— To-do item —
Can you return every entry below word for word, leaving out the pictures?
(Material for this task begins)
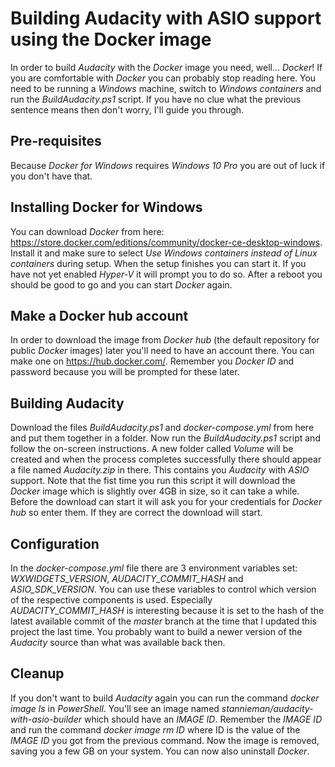 # Building Audacity with ASIO support using the Docker image
In order to build *Audacity* with the *Docker* image you need, well… *Docker*!
If you are comfortable with *Docker* you can probably stop reading here. You need to be running a *Windows* machine, switch to *Windows containers* and run the *BuildAudacity.ps1* script. If you have no clue what the previous sentence means then don't worry, I'll guide you through.
## Pre-requisites
Because *Docker for Windows* requires *Windows 10 Pro* you are out of luck if you don't have that.
## Installing Docker for Windows
You can download *Docker* from here: https://store.docker.com/editions/community/docker-ce-desktop-windows.
Install it and make sure to select *Use Windows containers instead of Linux containers* during setup. When the setup finishes you can start it. If you have not yet enabled *Hyper-V* it will prompt you to do so. After a reboot you should be good to go and you can start *Docker* again.
## Make a Docker hub account
In order to download the image from *Docker hub* (the default repository for public *Docker* images) later you'll need to have an account there. You can make one on https://hub.docker.com/. Remember you *Docker ID* and password because you will be prompted for these later.
## Building Audacity
Download the files *BuildAudacity.ps1* and *docker-compose.yml* from here and put them together in a folder. Now run the *BuildAudacity.ps1* script and follow the on-screen instructions. A new folder called *Volume* will be created and when the process completes successfully there should appear a file named *Audacity.zip* in there. This contains you *Audacity* with *ASIO* support. Note that the fist time you run this script it will download the *Docker* image which is slightly over 4GB in size, so it can take a while. Before the download can start it will ask you for your credentials for *Docker hub* so enter them. If they are correct the download will start.
## Configuration
In the *docker-compose.yml* file there are 3 environment variables set: *WXWIDGETS_VERSION*, *AUDACITY_COMMIT_HASH* and *ASIO_SDK_VERSION*. You can use these variables to control which version of the respective components is used. Especially *AUDACITY_COMMIT_HASH* is interesting because it is set to the hash of the latest available commit of the *master* branch at the time that I updated this project the last time. You probably want to build a newer version of the *Audacity* source than what was available back then.
## Cleanup
If you don't want to build *Audacity* again you can run the command *docker image ls* in *PowerShell*. You'll see an image named *stannieman/audacity-with-asio-builder* which should have an *IMAGE ID*. Remember the *IMAGE ID* and run the command *docker image rm ID* where ID is the value of the *IMAGE ID* you got from the previous command. Now the image is removed, saving you a few GB on your system. You can now also uninstall *Docker*.
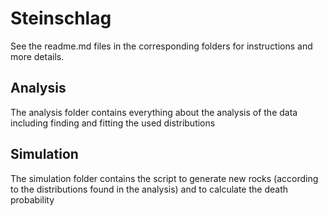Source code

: # Steinschlag

See the readme.md files in the corresponding folders for instructions and more details.

## Analysis

The analysis folder contains everything about the analysis of the data including finding and fitting the used
distributions

## Simulation

The simulation folder contains the script to generate new rocks (according to the distributions found in the analysis)
and to calculate the death probability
(Material for this task ends)
— Solved problem —
 # Building Audacity with ASIO support using the Docker image
In order to build *Audacity* with the *Docker* image you need, well… *Docker*!
If you are comfortable with *Docker* you can probably stop reading here. You need to be running a *Windows* machine, switch to *Windows containers* and run the *BuildAudacity.ps1* script. If you have no clue what the previous sentence means then don't worry, I'll guide you through.
## Pre-requisites
Because *Docker for Windows* requires *Windows 10 Pro* you are out of luck if you don't have that.
## Installing Docker for Windows
You can download *Docker* from here: https://store.docker.com/editions/community/docker-ce-desktop-windows.
Install it and make sure to select *Use Windows containers instead of Linux containers* during setup. When the setup finishes you can start it. If you have not yet enabled *Hyper-V* it will prompt you to do so. After a reboot you should be good to go and you can start *Docker* again.
## Make a Docker hub account
In order to download the image from *Docker hub* (the default repository for public *Docker* images) later you'll need to have an account there. You can make one on https://hub.docker.com/. Remember you *Docker ID* and password because you will be prompted for these later.
## Building Audacity
Download the files *BuildAudacity.ps1* and *docker-compose.yml* from here and put them together in a folder. Now run the *BuildAudacity.ps1* script and follow the on-screen instructions. A new folder called *Volume* will be created and when the process completes successfully there should appear a file named *Audacity.zip* in there. This contains you *Audacity* with *ASIO* support. Note that the fist time you run this script it will download the *Docker* image which is slightly over 4GB in size, so it can take a while. Before the download can start it will ask you for your credentials for *Docker hub* so enter them. If they are correct the download will start.
## Configuration
In the *docker-compose.yml* file there are 3 environment variables set: *WXWIDGETS_VERSION*, *AUDACITY_COMMIT_HASH* and *ASIO_SDK_VERSION*. You can use these variables to control which version of the respective components is used. Especially *AUDACITY_COMMIT_HASH* is interesting because it is set to the hash of the latest available commit of the *master* branch at the time that I updated this project the last time. You probably want to build a newer version of the *Audacity* source than what was available back then.
## Cleanup
If you don't want to build *Audacity* again you can run the command *docker image ls* in *PowerShell*. You'll see an image named *stannieman/audacity-with-asio-builder* which should have an *IMAGE ID*. Remember the *IMAGE ID* and run the command *docker image rm ID* where ID is the value of the *IMAGE ID* you got from the previous command. Now the image is removed, saving you a few GB on your system. You can now also uninstall *Docker*.
Source code

: # Steinschlag

See the readme.md files in the corresponding folders for instructions and more details.

## Analysis

The analysis folder contains everything about the analysis of the data including finding and fitting the used
distributions

## Simulation

The simulation folder contains the script to generate new rocks (according to the distributions found in the analysis)
and to calculate the death probability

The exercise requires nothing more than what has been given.